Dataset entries
=-=-=
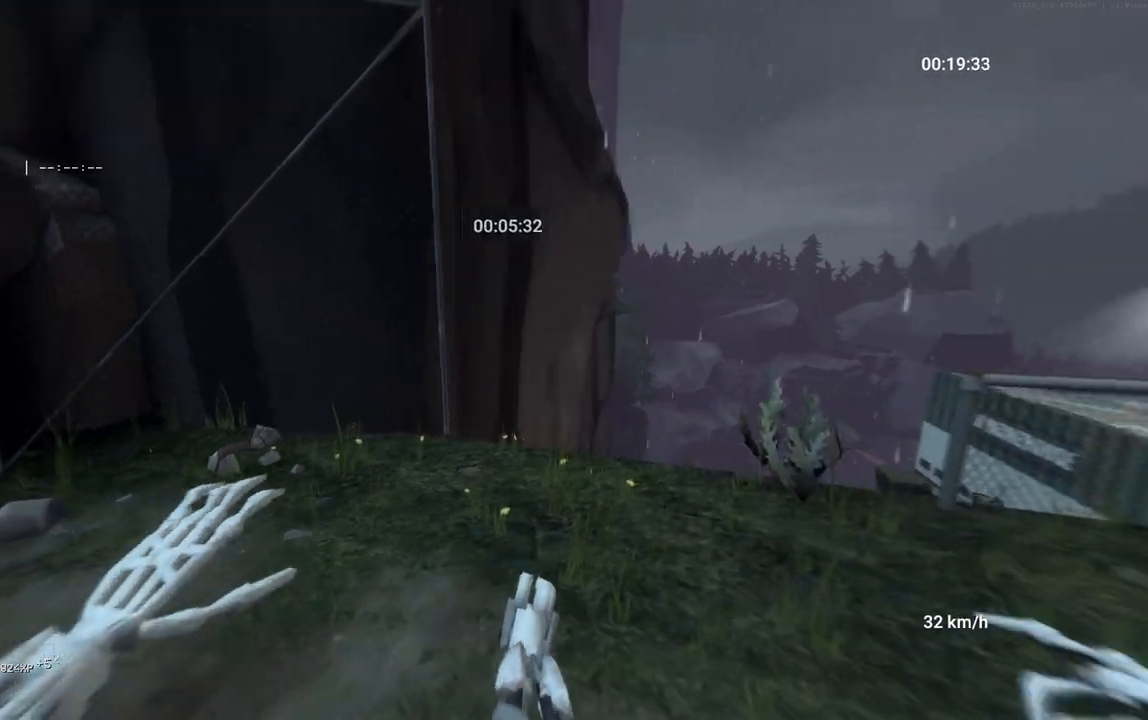
{"keys": ["d"], "mouse": [], "events": [[317, "mouse_right", "down"], [333, "space", "down"], [450, "space", "up"], [483, "mouse_right", "up"]]}
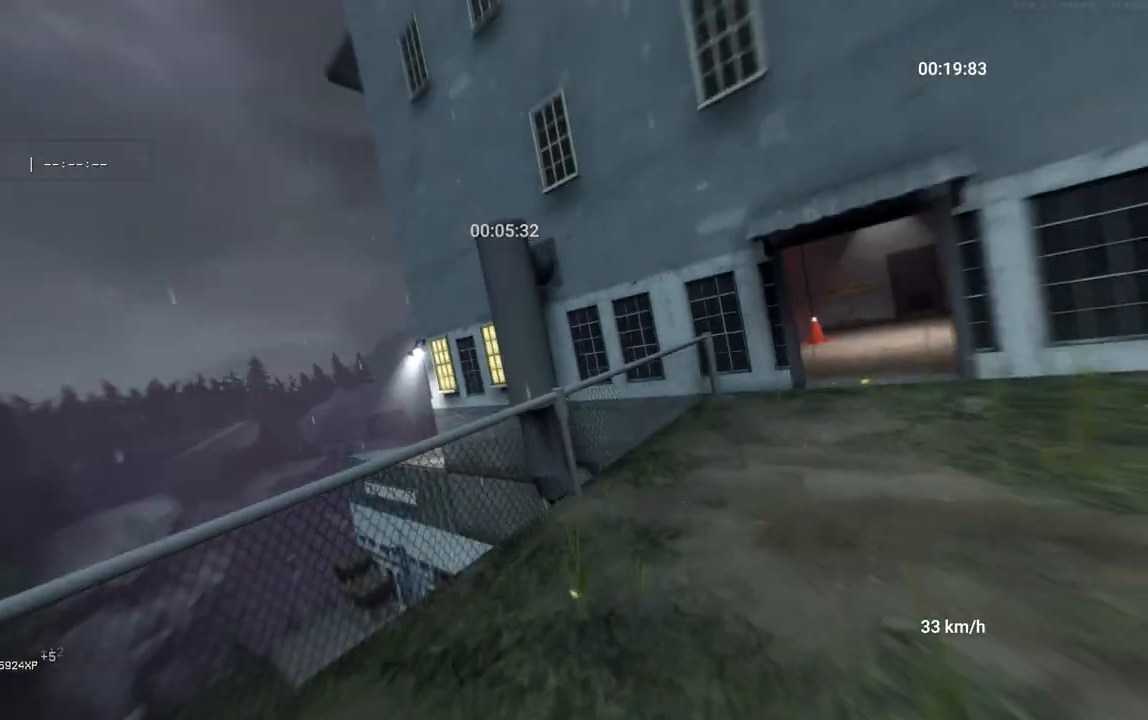
{"keys": ["w"], "mouse": [], "events": [[17, "w", "down"], [50, "d", "up"]]}
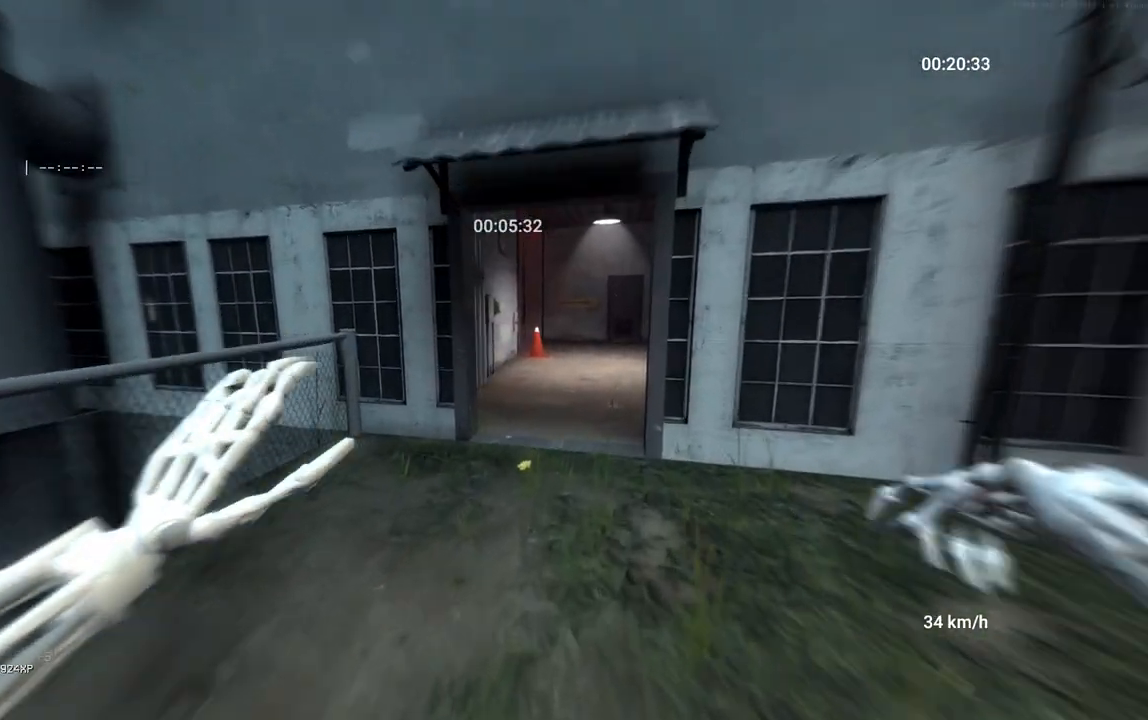
{"keys": ["w"], "mouse": [], "events": [[250, "a", "down"], [317, "a", "up"]]}
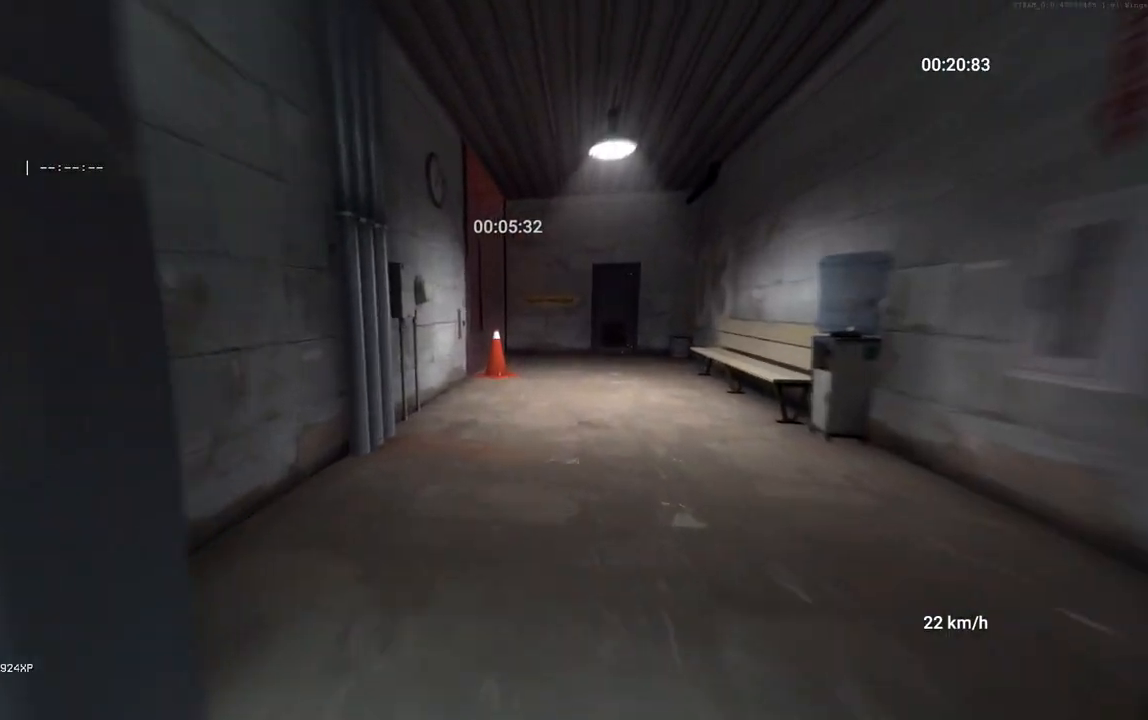
{"keys": ["w"], "mouse": [], "events": [[183, "d", "down"], [233, "d", "up"]]}
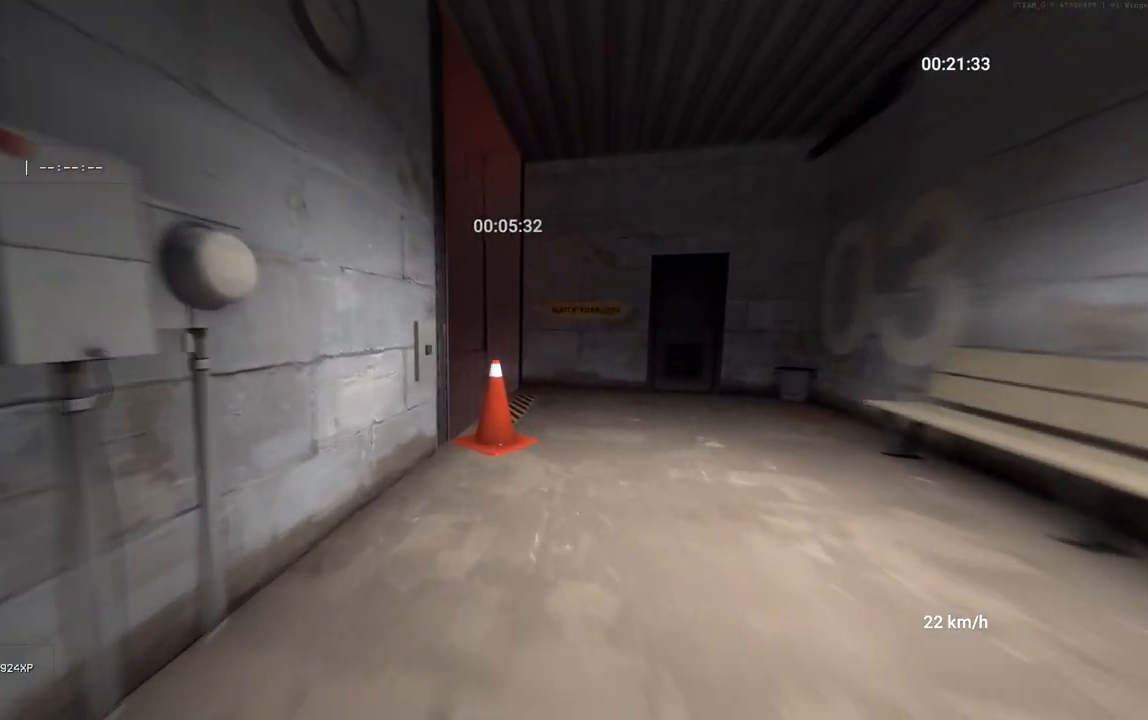
{"keys": ["w"], "mouse": [], "events": []}
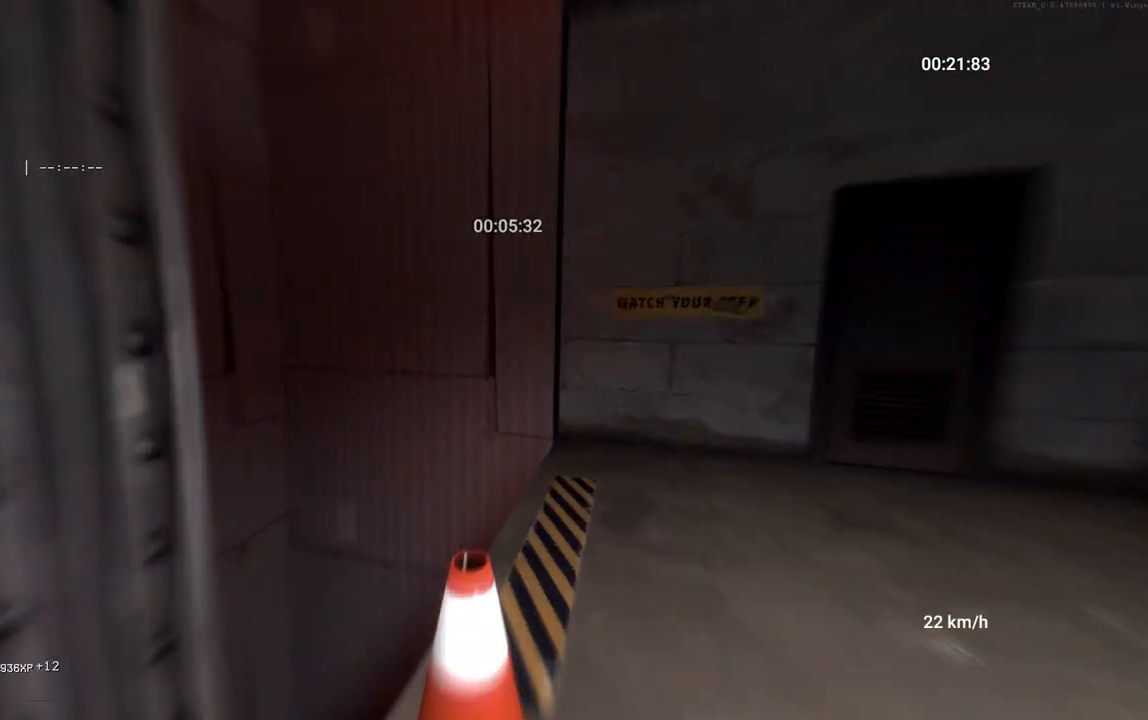
{"keys": ["space", "w"], "mouse": [], "events": [[250, "space", "down"]]}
=-=-=
WHAT THE TASK REQUIRES
Find how many lines above include "space"; reply with the number only.

EXERCISE RESPONSE
2